Seaman Ave. Has a Bike Lane and Sharrows, But It’s Still a Speedway
The thermoplast is down on the new northbound Seaman Avenue bike lane — but it’s really a bike lane and sharrows. Unless DOT makes a bolder move and puts a protected bike lane next to Inwood Hill Park, not much is going to change on this important Upper Manhattan bike route
I’ve written about this project, which took almost two years to complete, many times now, so here’s the Cliff’s Notes version: DOT replaced two narrow bike lanes on Seaman, Inwood’s only north-south through-street west of Broadway, with a northbound bike lane and southbound sharrows. DOT’s rationale for one bike lane was the street isn’t wide enough for two standard-width lanes — though the new design retained two lanes for parked vehicles. The reason for putting the lane on the northbound side of the street, DOT said, was to provide more room for slower cyclists going uphill from Dyckman Street, at Seaman’s southern end.
But as it turns out, the northbound lane converts to sharrows at W. 215th Street, one block before Seaman terminates at W. 218th, probably because the street narrows there. I looked back through my correspondence with DOT and there was no mention of the northbound bike lane ending before the street does.

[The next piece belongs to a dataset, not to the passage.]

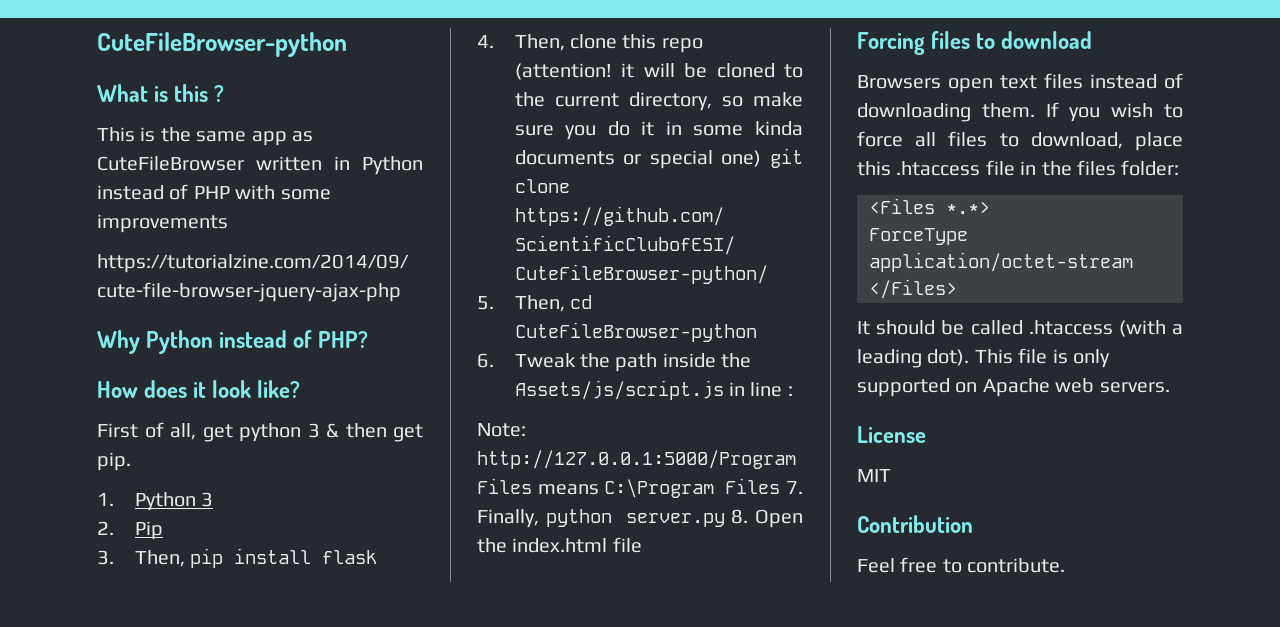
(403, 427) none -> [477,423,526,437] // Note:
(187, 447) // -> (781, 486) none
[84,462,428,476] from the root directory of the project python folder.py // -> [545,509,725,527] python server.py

As noted in prior posts, the current design does not address the major obstacles to biking on Seaman. As shown in these photos, taken yesterday, drivers are already double-parking on the barely-dry thermoplast. Cyclists will be forced to weave around them, just as before. As far as speed is concerned, motorists aren’t taking cues from the fresh markings. On her walk to the train just after dawn today, my wife texted to let me know that “Seaman [was] a speedway this morning.”